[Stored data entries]

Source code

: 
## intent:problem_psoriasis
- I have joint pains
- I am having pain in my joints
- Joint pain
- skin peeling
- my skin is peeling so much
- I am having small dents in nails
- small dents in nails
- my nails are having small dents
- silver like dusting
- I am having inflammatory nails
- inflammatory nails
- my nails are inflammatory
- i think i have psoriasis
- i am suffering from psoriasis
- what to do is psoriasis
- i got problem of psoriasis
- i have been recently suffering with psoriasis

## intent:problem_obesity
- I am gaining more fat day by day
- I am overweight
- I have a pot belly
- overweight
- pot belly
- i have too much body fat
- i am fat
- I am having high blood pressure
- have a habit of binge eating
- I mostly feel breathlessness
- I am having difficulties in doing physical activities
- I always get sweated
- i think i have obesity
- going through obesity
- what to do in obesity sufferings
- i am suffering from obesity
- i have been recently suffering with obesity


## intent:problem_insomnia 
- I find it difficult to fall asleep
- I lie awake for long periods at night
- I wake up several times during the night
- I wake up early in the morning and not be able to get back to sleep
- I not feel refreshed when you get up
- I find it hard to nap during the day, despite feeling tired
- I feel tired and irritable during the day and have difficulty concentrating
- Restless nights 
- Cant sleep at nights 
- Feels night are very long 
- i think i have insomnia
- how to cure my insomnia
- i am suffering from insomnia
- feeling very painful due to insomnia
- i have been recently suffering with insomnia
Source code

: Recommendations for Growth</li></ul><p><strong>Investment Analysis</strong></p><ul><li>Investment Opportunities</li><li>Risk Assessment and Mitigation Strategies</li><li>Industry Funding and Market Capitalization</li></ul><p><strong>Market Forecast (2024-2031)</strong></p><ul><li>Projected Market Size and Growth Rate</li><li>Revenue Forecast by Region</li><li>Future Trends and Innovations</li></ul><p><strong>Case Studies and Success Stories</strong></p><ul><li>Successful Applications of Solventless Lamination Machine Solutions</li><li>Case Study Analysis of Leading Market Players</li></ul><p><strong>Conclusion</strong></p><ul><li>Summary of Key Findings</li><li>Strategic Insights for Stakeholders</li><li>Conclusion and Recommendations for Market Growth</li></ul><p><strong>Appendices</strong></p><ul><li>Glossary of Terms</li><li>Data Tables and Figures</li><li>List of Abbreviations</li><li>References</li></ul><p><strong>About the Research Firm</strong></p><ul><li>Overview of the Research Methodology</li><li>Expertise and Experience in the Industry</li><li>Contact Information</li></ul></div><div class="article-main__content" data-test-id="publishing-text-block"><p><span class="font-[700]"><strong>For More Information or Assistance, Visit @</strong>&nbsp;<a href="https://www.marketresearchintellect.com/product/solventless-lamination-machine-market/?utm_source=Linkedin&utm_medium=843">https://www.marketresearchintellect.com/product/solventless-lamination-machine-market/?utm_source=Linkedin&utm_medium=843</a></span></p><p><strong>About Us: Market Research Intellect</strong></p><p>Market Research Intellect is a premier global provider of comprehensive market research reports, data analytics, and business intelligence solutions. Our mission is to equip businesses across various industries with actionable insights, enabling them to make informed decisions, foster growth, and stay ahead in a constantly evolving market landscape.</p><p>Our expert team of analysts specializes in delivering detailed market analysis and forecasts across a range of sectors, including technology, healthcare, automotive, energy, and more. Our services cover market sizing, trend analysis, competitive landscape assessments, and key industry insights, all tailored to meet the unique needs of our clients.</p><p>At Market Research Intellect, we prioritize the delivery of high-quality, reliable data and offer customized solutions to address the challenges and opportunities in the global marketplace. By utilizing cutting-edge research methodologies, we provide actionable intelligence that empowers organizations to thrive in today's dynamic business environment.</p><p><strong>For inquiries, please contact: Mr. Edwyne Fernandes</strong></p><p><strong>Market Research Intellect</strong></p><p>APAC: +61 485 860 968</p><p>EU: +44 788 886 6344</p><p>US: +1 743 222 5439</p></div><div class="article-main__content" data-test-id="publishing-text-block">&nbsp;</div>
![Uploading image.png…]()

REQUIRED WORK: Report the lines above that contain "peeling".

SOLUTION TO THIS TASK:
- skin peeling
- my skin is peeling so much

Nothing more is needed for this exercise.